= Problem requirements =
Rewrite the material below with "Comprar" changed to "Compre agora", keeping every other line the same.

Provided data START

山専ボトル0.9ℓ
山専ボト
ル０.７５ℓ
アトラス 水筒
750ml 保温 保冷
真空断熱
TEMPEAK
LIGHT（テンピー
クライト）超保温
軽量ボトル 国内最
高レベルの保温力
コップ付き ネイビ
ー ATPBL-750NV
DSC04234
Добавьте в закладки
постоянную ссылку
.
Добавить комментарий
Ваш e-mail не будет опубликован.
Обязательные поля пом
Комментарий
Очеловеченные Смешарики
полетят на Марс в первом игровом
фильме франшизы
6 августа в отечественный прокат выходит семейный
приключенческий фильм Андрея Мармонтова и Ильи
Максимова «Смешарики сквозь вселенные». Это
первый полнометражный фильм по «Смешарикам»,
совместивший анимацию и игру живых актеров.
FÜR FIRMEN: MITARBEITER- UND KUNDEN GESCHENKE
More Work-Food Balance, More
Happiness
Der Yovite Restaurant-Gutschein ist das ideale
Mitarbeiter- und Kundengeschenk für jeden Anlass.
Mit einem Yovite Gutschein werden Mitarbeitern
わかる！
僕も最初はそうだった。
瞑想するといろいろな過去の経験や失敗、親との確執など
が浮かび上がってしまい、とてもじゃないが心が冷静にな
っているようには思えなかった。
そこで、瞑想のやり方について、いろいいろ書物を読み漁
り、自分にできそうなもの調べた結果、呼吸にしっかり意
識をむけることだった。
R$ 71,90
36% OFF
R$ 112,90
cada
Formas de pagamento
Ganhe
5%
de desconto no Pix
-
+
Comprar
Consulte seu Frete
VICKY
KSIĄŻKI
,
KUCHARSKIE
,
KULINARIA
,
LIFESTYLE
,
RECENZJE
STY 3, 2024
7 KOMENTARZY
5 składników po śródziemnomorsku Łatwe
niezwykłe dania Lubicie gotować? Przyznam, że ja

Provided data END

= Result =
山専ボトル0.9ℓ
山専ボト
ル０.７５ℓ
アトラス 水筒
750ml 保温 保冷
真空断熱
TEMPEAK
LIGHT（テンピー
クライト）超保温
軽量ボトル 国内最
高レベルの保温力
コップ付き ネイビ
ー ATPBL-750NV
DSC04234
Добавьте в закладки
постоянную ссылку
.
Добавить комментарий
Ваш e-mail не будет опубликован.
Обязательные поля пом
Комментарий
Очеловеченные Смешарики
полетят на Марс в первом игровом
фильме франшизы
6 августа в отечественный прокат выходит семейный
приключенческий фильм Андрея Мармонтова и Ильи
Максимова «Смешарики сквозь вселенные». Это
первый полнометражный фильм по «Смешарикам»,
совместивший анимацию и игру живых актеров.
FÜR FIRMEN: MITARBEITER- UND KUNDEN GESCHENKE
More Work-Food Balance, More
Happiness
Der Yovite Restaurant-Gutschein ist das ideale
Mitarbeiter- und Kundengeschenk für jeden Anlass.
Mit einem Yovite Gutschein werden Mitarbeitern
わかる！
僕も最初はそうだった。
瞑想するといろいろな過去の経験や失敗、親との確執など
が浮かび上がってしまい、とてもじゃないが心が冷静にな
っているようには思えなかった。
そこで、瞑想のやり方について、いろいいろ書物を読み漁
り、自分にできそうなもの調べた結果、呼吸にしっかり意
識をむけることだった。
R$ 71,90
36% OFF
R$ 112,90
cada
Formas de pagamento
Ganhe
5%
de desconto no Pix
-
+
Compre agora
Consulte seu Frete
VICKY
KSIĄŻKI
,
KUCHARSKIE
,
KULINARIA
,
LIFESTYLE
,
RECENZJE
STY 3, 2024
7 KOMENTARZY
5 składników po śródziemnomorsku Łatwe
niezwykłe dania Lubicie gotować? Przyznam, że ja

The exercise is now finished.